I want to capture that feeling in these words. I want to retain it because it is powerful and deep, like a jolt of electricity under my skin. Like a cold shower on a wintry morning. I want to revisit it sometimes, and wake up from my shiny happy world. Because it leaves me uneasy. There are no intellectual-sounding solutions that can bridge this gap between you and me, a fissure hacked out from generations of disconnection. I simply cannot reach out; I am scared of doing so. I’m scared of explaining to myself the simple little truth that I’m as human as that man out there, and like him too, I have to face my share of losses, resulting, ultimately, in the loss of my own life.

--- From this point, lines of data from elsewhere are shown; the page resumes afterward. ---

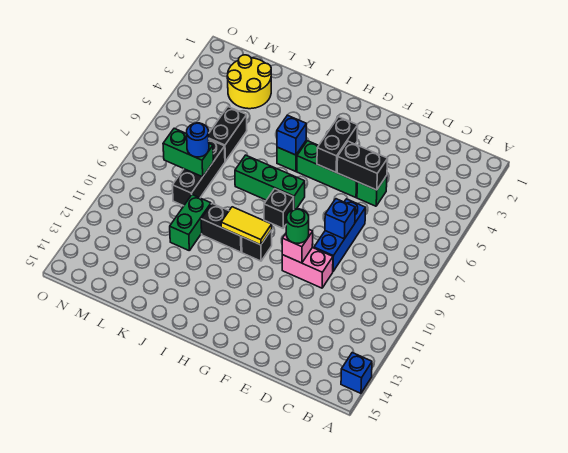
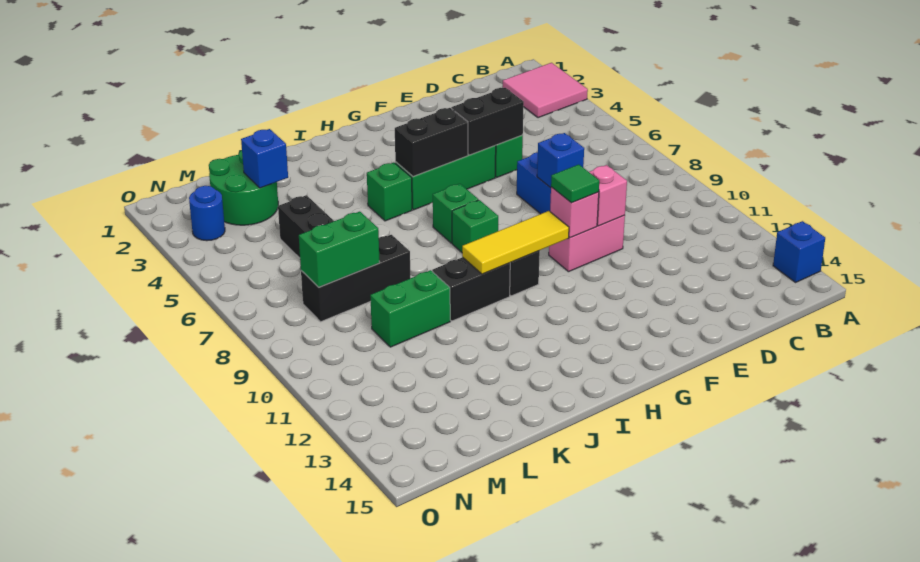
none -> pink tile A2:B3 level 1
none -> pink brick E10 level 2
green round brick F10 level 3 -> green tile F10 level 3
black brick G4:G5 level 2 -> black brick G5:H5 level 2
green brick H7:J7 level 1 -> green brick H7 level 1
black brick H8 level 1 -> green brick H8 level 1
yellow tile H10:I10 level 2 -> yellow tile G10:I10 level 2
blue brick I5 level 2 -> blue brick L3 level 2
green brick K10:K11 level 1 -> green brick K10:L10 level 1
yellow round brick L2:M3 level 1 -> green round brick L2:M3 level 1
black brick L7:L9 level 1 -> black brick K8:M8 level 1
blue round brick L8 level 3 -> blue round brick N3 level 1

Once there was a little puppy stuck in the rains that was crying for help in the yard outside my house. That night, I couldn’t stop thinking about that little mutt and crying, even though my father and I had ‘rescued’ it and made a home for it. Much more recently, I read about an old man who patiently stands outside Connaught Place in Delhi and sells toys so he can sustain his family, years after his retirement. Once again, the tears didn’t stop, although after a point the rational mind failed to understand why the tears were coming out. What is it about these stories that makes me so emotional? What is so universal about pain, about suffering, that reaches spaces within us beyond the various walls and abysses of identities we have created for ourselves?

Maybe there isn’t one way to reach across and communicate and share our mutual humanness. Maybe, sometimes, it is a small step – a smile, a tear, a dabeli in the rain, or even a look – that creates tiny pathways and alleys that crisscross across the yawning gap between our souls. These are our only hope.